EXERCISE INSTRUCTIONS.
How many lines of the entries below include the word "center"? Answer with the number alone.

DATA FOR THIS EXERCISE.
· · ·

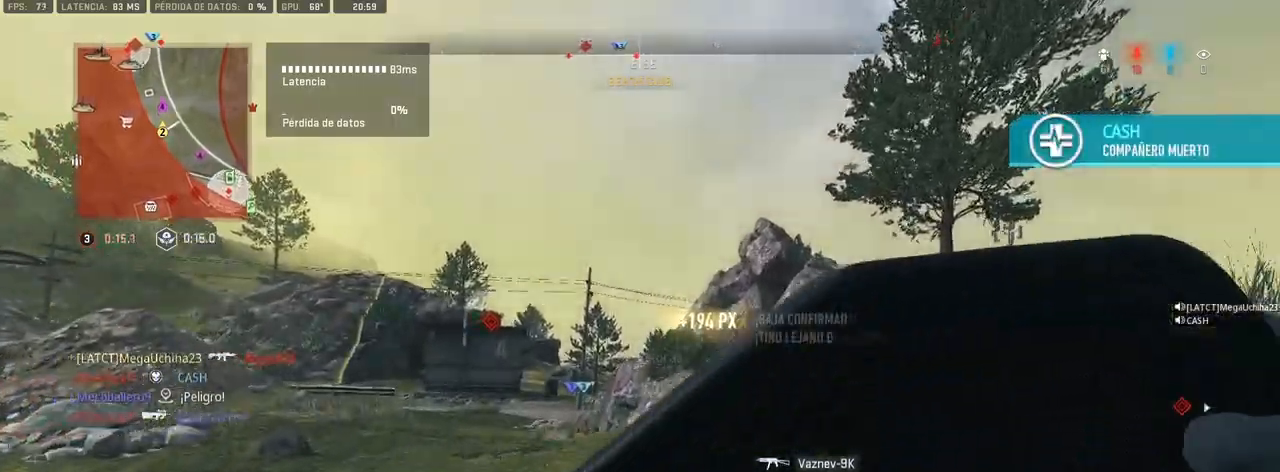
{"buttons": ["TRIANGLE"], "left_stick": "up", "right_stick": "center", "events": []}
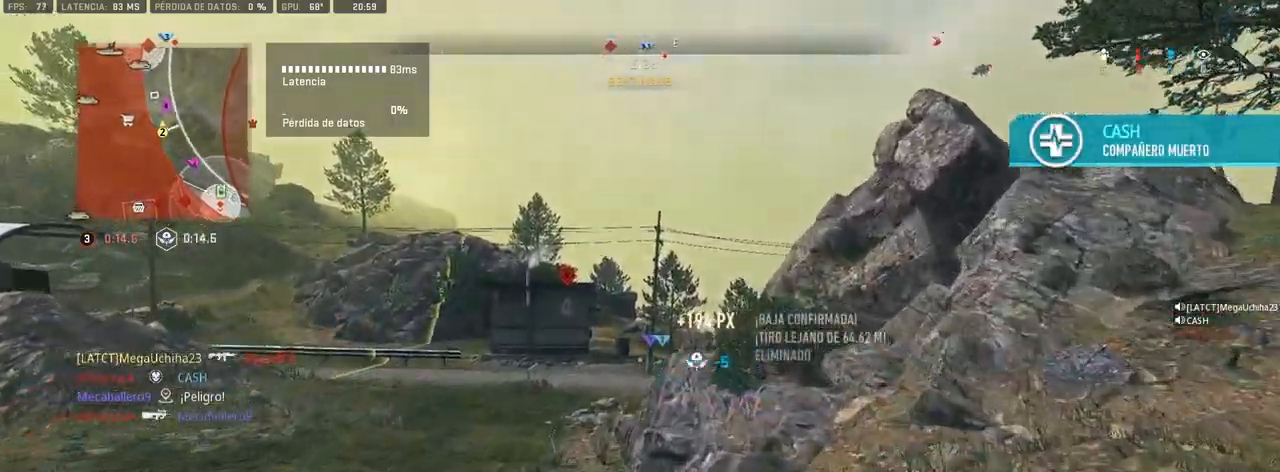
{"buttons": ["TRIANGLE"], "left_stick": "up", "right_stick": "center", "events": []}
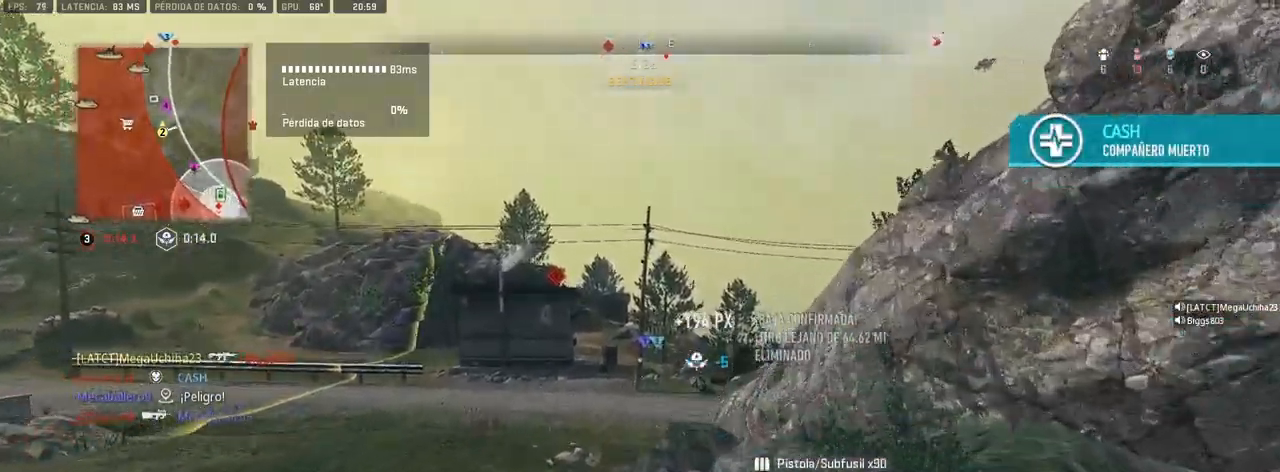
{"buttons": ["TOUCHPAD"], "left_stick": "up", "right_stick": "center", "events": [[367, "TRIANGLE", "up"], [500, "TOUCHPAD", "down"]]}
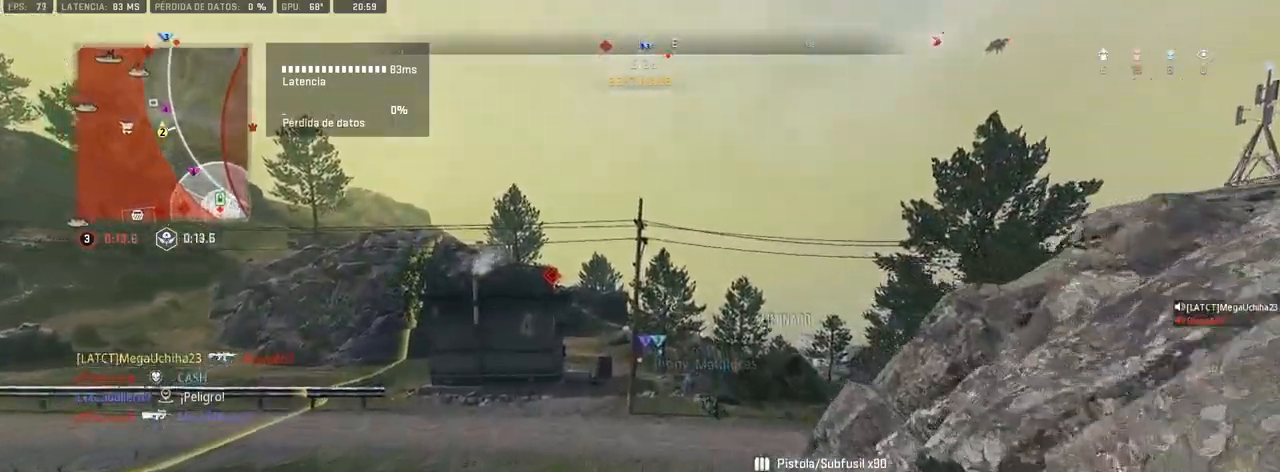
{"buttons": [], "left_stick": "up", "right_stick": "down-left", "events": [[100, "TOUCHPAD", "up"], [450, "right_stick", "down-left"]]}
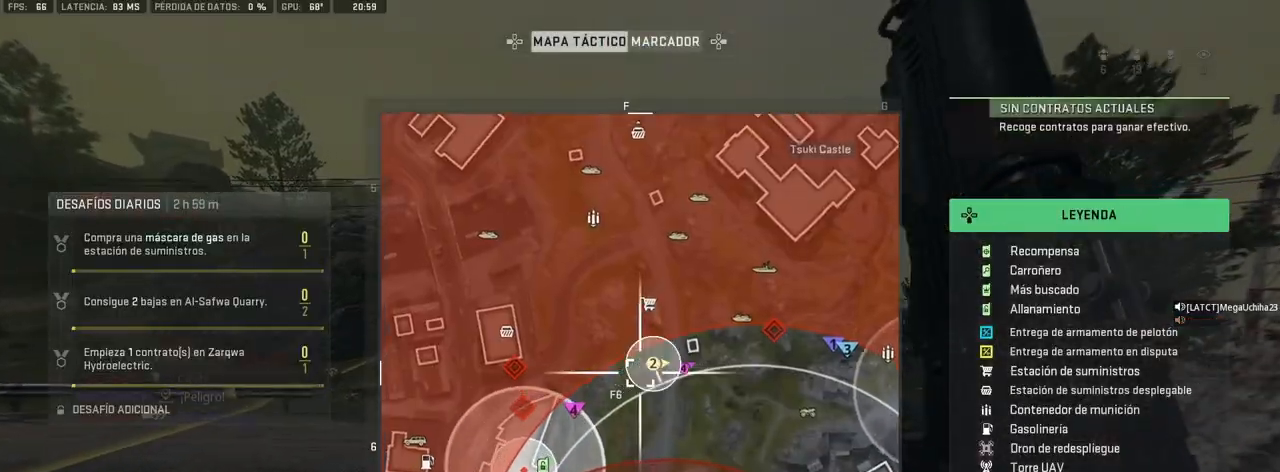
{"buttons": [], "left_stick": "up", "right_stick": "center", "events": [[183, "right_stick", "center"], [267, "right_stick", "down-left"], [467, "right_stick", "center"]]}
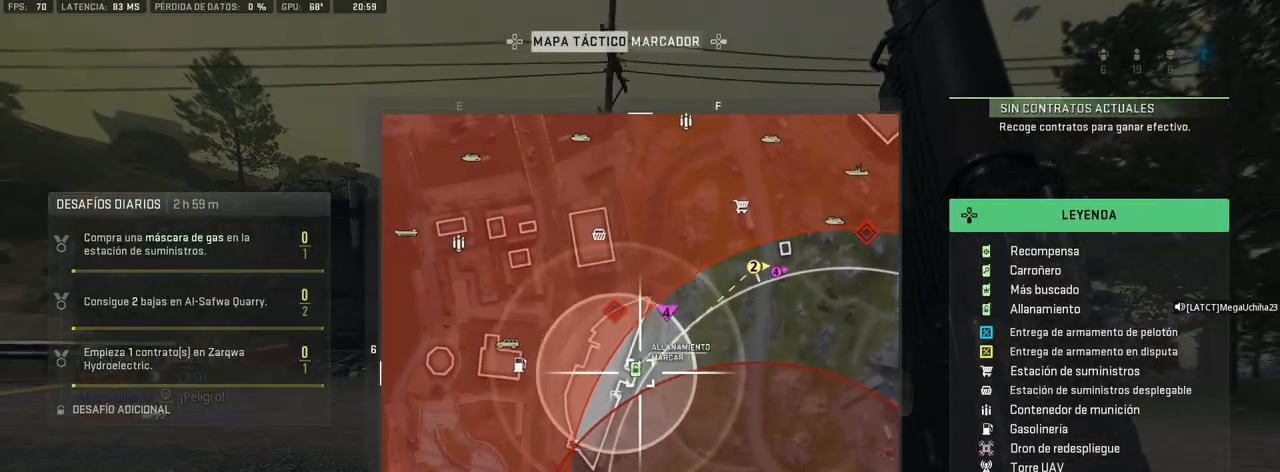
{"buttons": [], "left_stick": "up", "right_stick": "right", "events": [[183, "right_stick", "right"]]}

· · ·

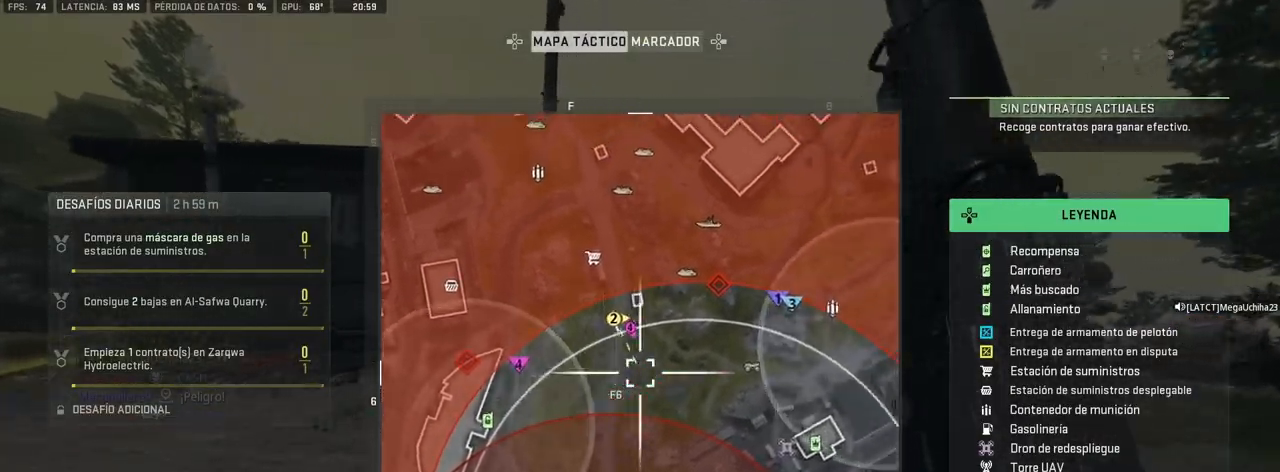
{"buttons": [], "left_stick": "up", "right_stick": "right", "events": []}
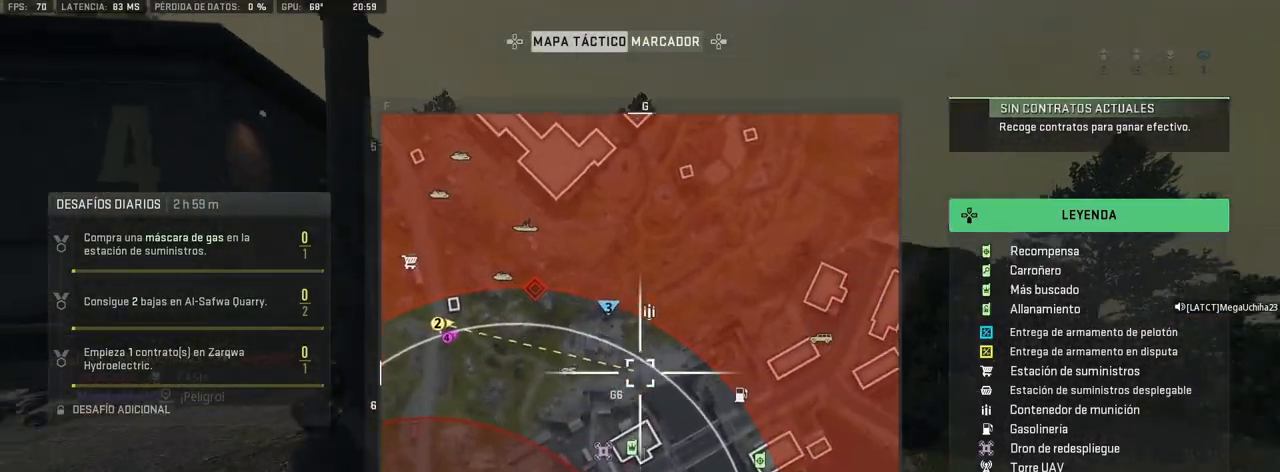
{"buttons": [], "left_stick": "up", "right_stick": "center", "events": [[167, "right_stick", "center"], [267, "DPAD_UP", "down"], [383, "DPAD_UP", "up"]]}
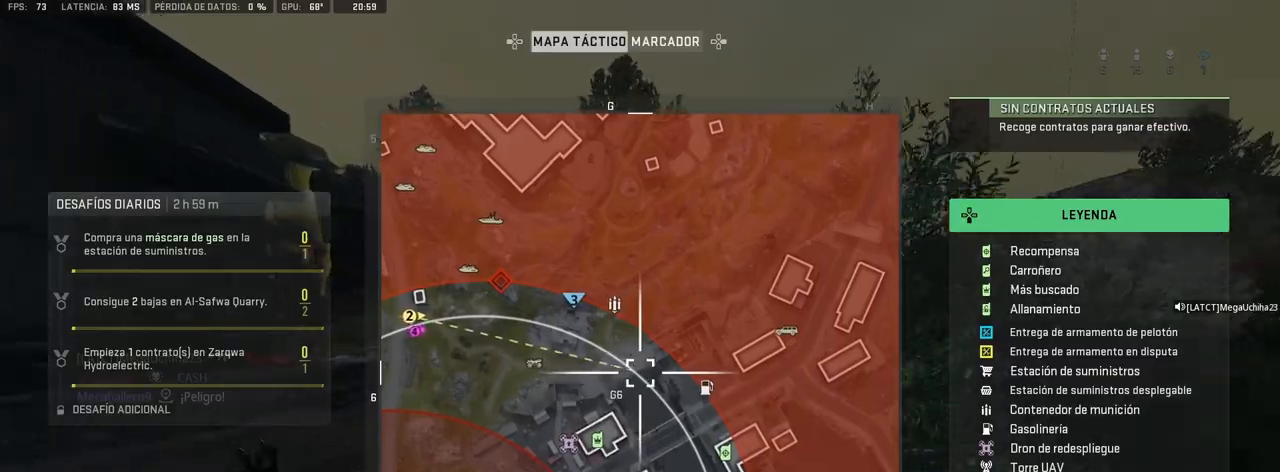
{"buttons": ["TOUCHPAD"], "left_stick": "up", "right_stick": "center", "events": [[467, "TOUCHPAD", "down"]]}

· · ·

EXERCISE OUTPUT.
6